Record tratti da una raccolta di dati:
##############################
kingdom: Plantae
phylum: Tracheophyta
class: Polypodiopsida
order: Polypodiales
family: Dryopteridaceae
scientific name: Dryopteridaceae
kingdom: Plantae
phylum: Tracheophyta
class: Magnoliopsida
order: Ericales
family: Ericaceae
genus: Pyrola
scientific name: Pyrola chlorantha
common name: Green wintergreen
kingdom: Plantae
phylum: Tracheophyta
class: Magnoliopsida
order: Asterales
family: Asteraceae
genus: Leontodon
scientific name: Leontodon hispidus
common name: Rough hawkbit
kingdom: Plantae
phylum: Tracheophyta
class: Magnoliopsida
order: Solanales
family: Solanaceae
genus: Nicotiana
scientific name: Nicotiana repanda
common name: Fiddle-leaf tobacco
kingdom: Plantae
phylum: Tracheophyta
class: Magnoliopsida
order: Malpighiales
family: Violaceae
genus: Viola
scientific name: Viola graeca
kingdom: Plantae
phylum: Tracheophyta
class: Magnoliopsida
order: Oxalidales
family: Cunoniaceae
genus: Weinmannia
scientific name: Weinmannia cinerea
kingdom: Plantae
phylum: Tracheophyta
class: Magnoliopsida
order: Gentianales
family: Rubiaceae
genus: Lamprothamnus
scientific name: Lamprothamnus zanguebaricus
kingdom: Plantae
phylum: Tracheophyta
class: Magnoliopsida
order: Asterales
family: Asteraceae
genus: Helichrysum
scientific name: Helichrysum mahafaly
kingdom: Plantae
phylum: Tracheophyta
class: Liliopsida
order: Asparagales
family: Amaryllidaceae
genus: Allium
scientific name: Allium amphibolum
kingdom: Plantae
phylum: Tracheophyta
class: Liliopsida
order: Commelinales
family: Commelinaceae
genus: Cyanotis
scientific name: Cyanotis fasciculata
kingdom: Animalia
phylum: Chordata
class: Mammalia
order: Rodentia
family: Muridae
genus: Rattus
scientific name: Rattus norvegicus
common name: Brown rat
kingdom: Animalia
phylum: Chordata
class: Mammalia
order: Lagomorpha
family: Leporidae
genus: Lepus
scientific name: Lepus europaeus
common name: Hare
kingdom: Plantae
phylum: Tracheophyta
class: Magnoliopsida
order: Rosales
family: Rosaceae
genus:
##############################
• **COMPITO ASSEGNATO**
Trascrivi fedelmente, senza alcuna modifica, tutte le righe dell'elenco riportato sopra.

• **SOLUZIONE DELL'ESERCIZIO**
kingdom: Plantae
phylum: Tracheophyta
class: Polypodiopsida
order: Polypodiales
family: Dryopteridaceae
scientific name: Dryopteridaceae
kingdom: Plantae
phylum: Tracheophyta
class: Magnoliopsida
order: Ericales
family: Ericaceae
genus: Pyrola
scientific name: Pyrola chlorantha
common name: Green wintergreen
kingdom: Plantae
phylum: Tracheophyta
class: Magnoliopsida
order: Asterales
family: Asteraceae
genus: Leontodon
scientific name: Leontodon hispidus
common name: Rough hawkbit
kingdom: Plantae
phylum: Tracheophyta
class: Magnoliopsida
order: Solanales
family: Solanaceae
genus: Nicotiana
scientific name: Nicotiana repanda
common name: Fiddle-leaf tobacco
kingdom: Plantae
phylum: Tracheophyta
class: Magnoliopsida
order: Malpighiales
family: Violaceae
genus: Viola
scientific name: Viola graeca
kingdom: Plantae
phylum: Tracheophyta
class: Magnoliopsida
order: Oxalidales
family: Cunoniaceae
genus: Weinmannia
scientific name: Weinmannia cinerea
kingdom: Plantae
phylum: Tracheophyta
class: Magnoliopsida
order: Gentianales
family: Rubiaceae
genus: Lamprothamnus
scientific name: Lamprothamnus zanguebaricus
kingdom: Plantae
phylum: Tracheophyta
class: Magnoliopsida
order: Asterales
family: Asteraceae
genus: Helichrysum
scientific name: Helichrysum mahafaly
kingdom: Plantae
phylum: Tracheophyta
class: Liliopsida
order: Asparagales
family: Amaryllidaceae
genus: Allium
scientific name: Allium amphibolum
kingdom: Plantae
phylum: Tracheophyta
class: Liliopsida
order: Commelinales
family: Commelinaceae
genus: Cyanotis
scientific name: Cyanotis fasciculata
kingdom: Animalia
phylum: Chordata
class: Mammalia
order: Rodentia
family: Muridae
genus: Rattus
scientific name: Rattus norvegicus
common name: Brown rat
kingdom: Animalia
phylum: Chordata
class: Mammalia
order: Lagomorpha
family: Leporidae
genus: Lepus
scientific name: Lepus europaeus
common name: Hare
kingdom: Plantae
phylum: Tracheophyta
class: Magnoliopsida
order: Rosales
family: Rosaceae
genus:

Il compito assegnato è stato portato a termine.